Friday, August 19, 2011

Jacob Recommends Stuff Part II

Photo: kaneda99, Flickr Creative Commons

If you read this blog, you already know I fully endorse running and cycling as hobbies. You also probably know that I fully endorse RunKeeper to help keep track of those endeavors. Part of what I like about RunKeeper and sites like it is the way they make use of incentives to encourage you, much in the way many social networking sites use virtual trophies and prizes, to keep you coming back and using the site. RunKeeper keeps track of your personal records and allows you to link to social networking sites to brag about your bests. MapMyRide has corporately-sponsored challenges in which you can compete for prizes. RunKeeper, I've heard, will actually e-mail you if you go too long without tracking an activity to see if you're taking a break. I don't think you're actually supposed to answer that question, but it is a good way to gently remind you to stop being a fat ass and get your butt in gear. Some of us need that. (I've never gotten this e-mail, by the way, but I've seen mention of it on the Internets.)

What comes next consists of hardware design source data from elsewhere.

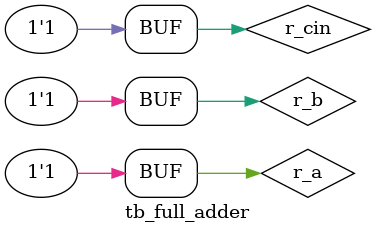
<source format=v>
`timescale 1ns / 1ps

module tb_full_adder();
    reg r_a, r_b, r_cin;
    wire w_sum, w_carry_out;

    full_adder u_full_adder(
        .a(r_a),
        .b(r_b),
        .cin(r_cin),
        .sum(w_sum),
        .carry_out(w_carry_out)
    );

    initial begin
        #00 r_a = 0; r_b = 0; r_cin = 0;
        #10 r_a = 0; r_b = 0; r_cin = 1;
        #10 r_a = 0; r_b = 1; r_cin = 0;
        #10 r_a = 0; r_b = 1; r_cin = 1;
        #10 r_a = 1; r_b = 0; r_cin = 0;
        #10 r_a = 1; r_b = 0; r_cin = 1;
        #10 r_a = 1; r_b = 1; r_cin = 0;
        #10 r_a = 1; r_b = 1; r_cin = 1;
    end

endmodule

</source>
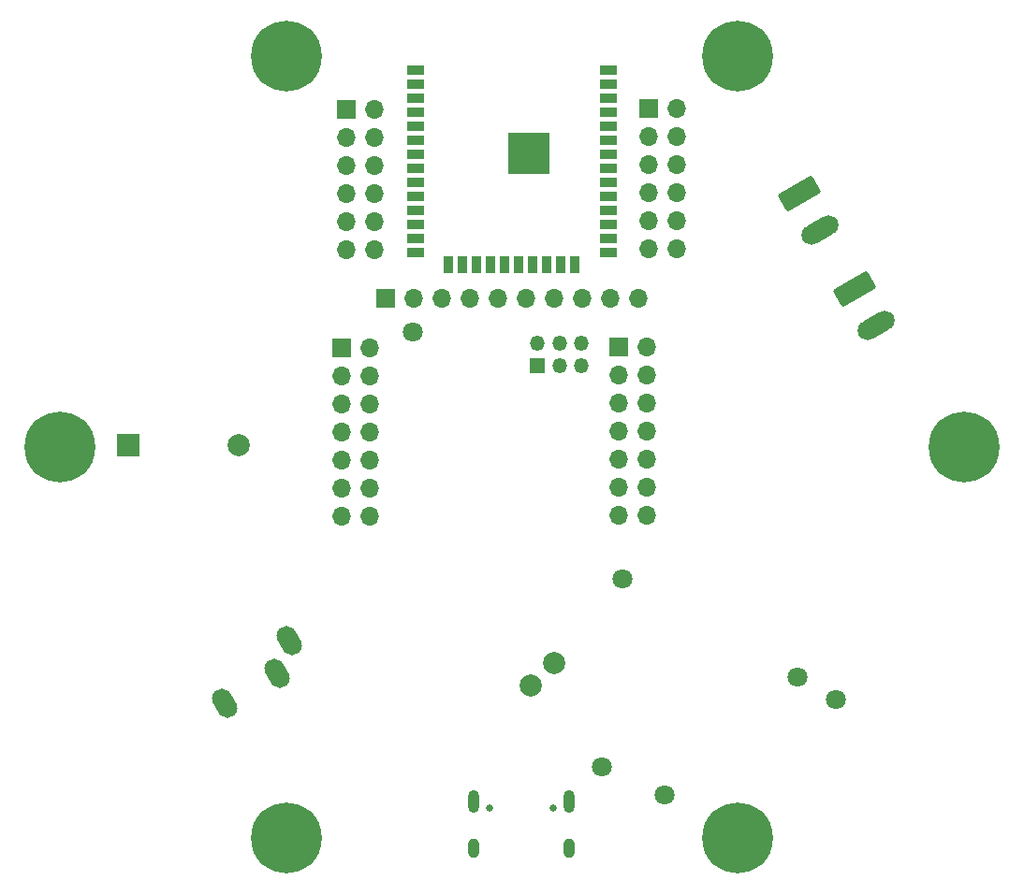
<source format=gbr>
%TF.GenerationSoftware,KiCad,Pcbnew,7.0.9*%
%TF.CreationDate,2024-05-28T15:48:04+02:00*%
%TF.ProjectId,ESP_DB_v1.0,4553505f-4442-45f7-9631-2e302e6b6963,rev?*%
%TF.SameCoordinates,Original*%
%TF.FileFunction,Soldermask,Bot*%
%TF.FilePolarity,Negative*%
%FSLAX46Y46*%
G04 Gerber Fmt 4.6, Leading zero omitted, Abs format (unit mm)*
G04 Created by KiCad (PCBNEW 7.0.9) date 2024-05-28 15:48:04*
%MOMM*%
%LPD*%
G01*
G04 APERTURE LIST*
G04 Aperture macros list*
%AMRoundRect*
0 Rectangle with rounded corners*
0 $1 Rounding radius*
0 $2 $3 $4 $5 $6 $7 $8 $9 X,Y pos of 4 corners*
0 Add a 4 corners polygon primitive as box body*
4,1,4,$2,$3,$4,$5,$6,$7,$8,$9,$2,$3,0*
0 Add four circle primitives for the rounded corners*
1,1,$1+$1,$2,$3*
1,1,$1+$1,$4,$5*
1,1,$1+$1,$6,$7*
1,1,$1+$1,$8,$9*
0 Add four rect primitives between the rounded corners*
20,1,$1+$1,$2,$3,$4,$5,0*
20,1,$1+$1,$4,$5,$6,$7,0*
20,1,$1+$1,$6,$7,$8,$9,0*
20,1,$1+$1,$8,$9,$2,$3,0*%
%AMHorizOval*
0 Thick line with rounded ends*
0 $1 width*
0 $2 $3 position (X,Y) of the first rounded end (center of the circle)*
0 $4 $5 position (X,Y) of the second rounded end (center of the circle)*
0 Add line between two ends*
20,1,$1,$2,$3,$4,$5,0*
0 Add two circle primitives to create the rounded ends*
1,1,$1,$2,$3*
1,1,$1,$4,$5*%
G04 Aperture macros list end*
%ADD10C,0.800000*%
%ADD11C,6.400000*%
%ADD12C,1.800000*%
%ADD13C,0.650000*%
%ADD14O,1.000000X2.100000*%
%ADD15O,1.000000X1.800000*%
%ADD16R,2.000000X2.000000*%
%ADD17C,2.000000*%
%ADD18R,1.700000X1.700000*%
%ADD19O,1.700000X1.700000*%
%ADD20HorizOval,1.800000X0.250000X-0.433013X-0.250000X0.433013X0*%
%ADD21RoundRect,0.250000X-1.667339X-0.212083X-1.017339X-1.337917X1.667339X0.212083X1.017339X1.337917X0*%
%ADD22HorizOval,1.800000X-0.779423X-0.450000X0.779423X0.450000X0*%
%ADD23R,1.350000X1.350000*%
%ADD24O,1.350000X1.350000*%
%ADD25R,1.500000X0.900000*%
%ADD26R,0.900000X1.500000*%
%ADD27C,0.600000*%
%ADD28R,3.800000X3.800000*%
G04 APERTURE END LIST*
D10*
%TO.C,H6*%
X113000000Y-59600000D03*
X113702944Y-57902944D03*
X113702944Y-61297056D03*
X115400000Y-57200000D03*
D11*
X115400000Y-59600000D03*
D10*
X115400000Y-62000000D03*
X117097056Y-57902944D03*
X117097056Y-61297056D03*
X117800000Y-59600000D03*
%TD*%
D12*
%TO.C,TP6*%
X105000000Y-106900000D03*
%TD*%
D10*
%TO.C,H2*%
X51700000Y-95000000D03*
X52402944Y-93302944D03*
X52402944Y-96697056D03*
X54100000Y-92600000D03*
D11*
X54100000Y-95000000D03*
D10*
X54100000Y-97400000D03*
X55797056Y-93302944D03*
X55797056Y-96697056D03*
X56500000Y-95000000D03*
%TD*%
D13*
%TO.C,J1*%
X92990000Y-127620000D03*
X98770000Y-127620000D03*
D14*
X91560000Y-127100000D03*
D15*
X91560000Y-131300000D03*
D14*
X100200000Y-127100000D03*
D15*
X100200000Y-131300000D03*
%TD*%
D16*
%TO.C,BZ1*%
X60300000Y-94800000D03*
D17*
X70300000Y-94800000D03*
%TD*%
D18*
%TO.C,J10*%
X107400000Y-64300000D03*
D19*
X109940000Y-64300000D03*
X107400000Y-66840000D03*
X109940000Y-66840000D03*
X107400000Y-69380000D03*
X109940000Y-69380000D03*
X107400000Y-71920000D03*
X109940000Y-71920000D03*
X107400000Y-74460000D03*
X109940000Y-74460000D03*
X107400000Y-77000000D03*
X109940000Y-77000000D03*
%TD*%
D12*
%TO.C,TP4*%
X86000000Y-84600000D03*
%TD*%
%TO.C,TP1*%
X124300000Y-117800000D03*
%TD*%
D10*
%TO.C,H5*%
X133500000Y-95000000D03*
X134202944Y-93302944D03*
X134202944Y-96697056D03*
X135900000Y-92600000D03*
D11*
X135900000Y-95000000D03*
D10*
X135900000Y-97400000D03*
X137597056Y-93302944D03*
X137597056Y-96697056D03*
X138300000Y-95000000D03*
%TD*%
D20*
%TO.C,J2*%
X68999296Y-118195449D03*
X74840897Y-112513398D03*
X73762436Y-115445449D03*
%TD*%
D12*
%TO.C,TP2*%
X120800000Y-115800000D03*
%TD*%
D17*
%TO.C,TP8*%
X98800000Y-114500000D03*
%TD*%
D12*
%TO.C,TP5*%
X108800000Y-126500000D03*
%TD*%
D10*
%TO.C,H3*%
X72200000Y-130400000D03*
X72902944Y-128702944D03*
X72902944Y-132097056D03*
X74600000Y-128000000D03*
D11*
X74600000Y-130400000D03*
D10*
X74600000Y-132800000D03*
X76297056Y-128702944D03*
X76297056Y-132097056D03*
X77000000Y-130400000D03*
%TD*%
D12*
%TO.C,TP3*%
X103100000Y-123900000D03*
%TD*%
D10*
%TO.C,H1*%
X72200000Y-59600000D03*
X72902944Y-57902944D03*
X72902944Y-61297056D03*
X74600000Y-57200000D03*
D11*
X74600000Y-59600000D03*
D10*
X74600000Y-62000000D03*
X76297056Y-57902944D03*
X76297056Y-61297056D03*
X77000000Y-59600000D03*
%TD*%
D18*
%TO.C,J4*%
X79625000Y-85975000D03*
D19*
X82165000Y-85975000D03*
X79625000Y-88515000D03*
X82165000Y-88515000D03*
X79625000Y-91055000D03*
X82165000Y-91055000D03*
X79625000Y-93595000D03*
X82165000Y-93595000D03*
X79625000Y-96135000D03*
X82165000Y-96135000D03*
X79625000Y-98675000D03*
X82165000Y-98675000D03*
X79625000Y-101215000D03*
X82165000Y-101215000D03*
%TD*%
D18*
%TO.C,J8*%
X83575000Y-81500000D03*
D19*
X86115000Y-81500000D03*
X88655000Y-81500000D03*
X91195000Y-81500000D03*
X93735000Y-81500000D03*
X96275000Y-81500000D03*
X98815000Y-81500000D03*
X101355000Y-81500000D03*
X103895000Y-81500000D03*
X106435000Y-81500000D03*
%TD*%
D18*
%TO.C,J6*%
X104660000Y-85920000D03*
D19*
X107200000Y-85920000D03*
X104660000Y-88460000D03*
X107200000Y-88460000D03*
X104660000Y-91000000D03*
X107200000Y-91000000D03*
X104660000Y-93540000D03*
X107200000Y-93540000D03*
X104660000Y-96080000D03*
X107200000Y-96080000D03*
X104660000Y-98620000D03*
X107200000Y-98620000D03*
X104660000Y-101160000D03*
X107200000Y-101160000D03*
%TD*%
D21*
%TO.C,J3*%
X120995000Y-72000443D03*
D22*
X122900000Y-75300000D03*
%TD*%
D21*
%TO.C,J7*%
X126006234Y-80680222D03*
D22*
X127911234Y-83979779D03*
%TD*%
D17*
%TO.C,TP7*%
X96700000Y-116600000D03*
%TD*%
D18*
%TO.C,J9*%
X80060000Y-64420000D03*
D19*
X82600000Y-64420000D03*
X80060000Y-66960000D03*
X82600000Y-66960000D03*
X80060000Y-69500000D03*
X82600000Y-69500000D03*
X80060000Y-72040000D03*
X82600000Y-72040000D03*
X80060000Y-74580000D03*
X82600000Y-74580000D03*
X80060000Y-77120000D03*
X82600000Y-77120000D03*
%TD*%
D23*
%TO.C,J5*%
X97300000Y-87600000D03*
D24*
X97300000Y-85600000D03*
X99300000Y-87600000D03*
X99300000Y-85600000D03*
X101300000Y-87600000D03*
X101300000Y-85600000D03*
%TD*%
D10*
%TO.C,H4*%
X113000000Y-130400000D03*
X113702944Y-128702944D03*
X113702944Y-132097056D03*
X115400000Y-128000000D03*
D11*
X115400000Y-130400000D03*
D10*
X115400000Y-132800000D03*
X117097056Y-128702944D03*
X117097056Y-132097056D03*
X117800000Y-130400000D03*
%TD*%
D25*
%TO.C,U3*%
X103750000Y-60845000D03*
X103750000Y-62115000D03*
X103750000Y-63385000D03*
X103750000Y-64655000D03*
X103750000Y-65925000D03*
X103750000Y-67195000D03*
X103750000Y-68465000D03*
X103750000Y-69735000D03*
X103750000Y-71005000D03*
X103750000Y-72275000D03*
X103750000Y-73545000D03*
X103750000Y-74815000D03*
X103750000Y-76085000D03*
X103750000Y-77355000D03*
D26*
X100715000Y-78450000D03*
X99445000Y-78450000D03*
X98175000Y-78450000D03*
X96905000Y-78450000D03*
X95635000Y-78450000D03*
X94365000Y-78450000D03*
X93095000Y-78450000D03*
X91825000Y-78450000D03*
X90555000Y-78450000D03*
X89285000Y-78450000D03*
D25*
X86250000Y-77355000D03*
X86250000Y-76085000D03*
X86250000Y-74815000D03*
X86250000Y-73545000D03*
X86250000Y-72275000D03*
X86250000Y-71005000D03*
X86250000Y-69735000D03*
X86250000Y-68465000D03*
X86250000Y-67195000D03*
X86250000Y-65925000D03*
X86250000Y-64655000D03*
X86250000Y-63385000D03*
X86250000Y-62115000D03*
X86250000Y-60845000D03*
D27*
X97900000Y-69110000D03*
X97900000Y-67710000D03*
X97200000Y-69810000D03*
X97200000Y-68410000D03*
X97200000Y-67010000D03*
X96500000Y-69110000D03*
D28*
X96500000Y-68410000D03*
D27*
X96500000Y-67710000D03*
X95800000Y-69810000D03*
X95800000Y-68410000D03*
X95800000Y-67010000D03*
X95100000Y-69110000D03*
X95100000Y-67710000D03*
%TD*%
M02*

</source>
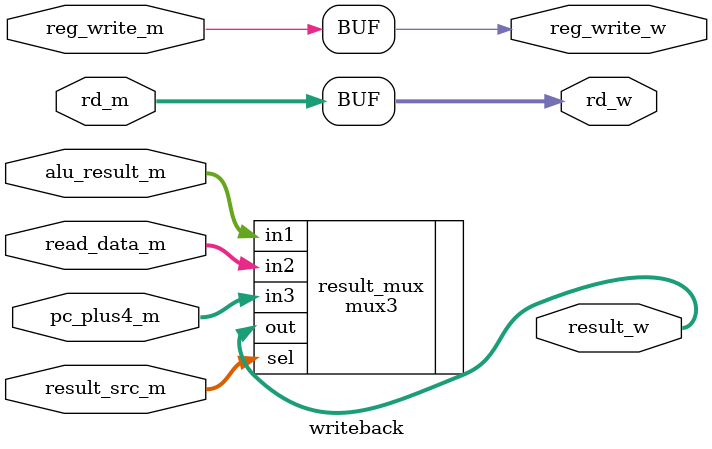
<source format=v>



module writeback #(
    parameter ADDRESS_WIDTH = 32,
    parameter DATA_WIDTH = 32
) (
    input reg_write_m,
    input [1:0] result_src_m,
    input [DATA_WIDTH-1:0] alu_result_m,
    input [DATA_WIDTH-1:0] read_data_m,
    input [4:0] rd_m,
    input [ADDRESS_WIDTH-1:0] pc_plus4_m,

    output [DATA_WIDTH-1:0] result_w,
    output reg_write_w,
    output [4:0] rd_w
);

    mux3 result_mux (
        .in1(alu_result_m),
        .in2(read_data_m),
        .in3(pc_plus4_m),
        .sel(result_src_m),
        .out(result_w)
    );

assign rd_w = rd_m;
assign reg_write_w = reg_write_m;

endmodule

</source>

Related to this is a site called Earndit. Now, I'm not fully ready to endorse Earndit at this point, but I thought I'd mention it. Earndit links up with your RunKeeper account (or one of several other fitness tracking sites) and gives you points for your various exercises. You can later trade in these points for rewards, mostly gift cards to various fitness or fashion stores. My main reservation at this point (I haven't cashed in any points yet) is that almost all of the rewards seem to require you to purchase something you may not have purchased otherwise just to use the giftcard. Sometimes it's a buy-one-get-one-free offer. Sometimes it's a $50 credit for a store where the cheapest thing on offer is basically $70. True, they're good deals, but if you're not looking for looking for a dress shirt or two boxes of recovery supplements, you're not really winning anything. Despite this, I mention Earndit because, frankly, anything you can use to increase your motivation is a good thing. I will support anything that increases your motivation to get out and move. Well, maybe not chemical stimulants. Like meth. I do not support methamphetamines.

Seriously, don't do meth.

Plus3Network, on the other hand, I recommend without reservation. On this site, you can sign up with a corporate sponsor and a cause and the sponsor agrees to donate, walk-a-thon style, a certain amount of money for every exercise you log with the site. To be fair, you're not going to raise mind-blowing amounts of money, but that doesn't really matter to me. I'm already doing these workouts. The fact that my last 4-mile run only earned 14 cents doesn't matter. The fact that since I started in June I've only raised $17.76 for my cause doesn't matter. What does matter is that my workouts mean something more than just what they mean to me personally. I'm actually doing something good for someone else instead of just my waistline. I have no qualms supporting that and recommending it to others. Oh, and I actually log my exercises as a part of Team Fatty, a group that currently consists of 681 people, and we've already raised over $1,000 for our cause just this month. Your little bit really adds up when you're not the only one logging your workouts.

That's not to say that the site is perfect. Some of the returns for the various exercises they let you log are a little unequal. For example, if I run for about an hour, I'm going to be much more tired and have gone much farther than if I did the elliptical for the same length of time, and yet I raise more money with the elliptical. Also, I really wish that RunKeeper or some other smartphone app would ally with Plus3Network. Currently, only Garmin Communicator can automatically upload your GPS-tracked activities. I'm not going out to buy a Garmin GPS for my biking and runs when my Droid does the job perfectly well with RunKeeper already. But these are all minor complaints and my recommendation still stands without reservation.

1 comment:

Julie said...

Definitely don't do meth. The anti-meth billboards around town really creep me out.

I think the rewards are a great idea. Everyone likes to reward themselves for doing something good. You get to get that crazy expensive fitness item you wanted and not feel like a complete jerk because you only spent $30 instead of $80. Win/win.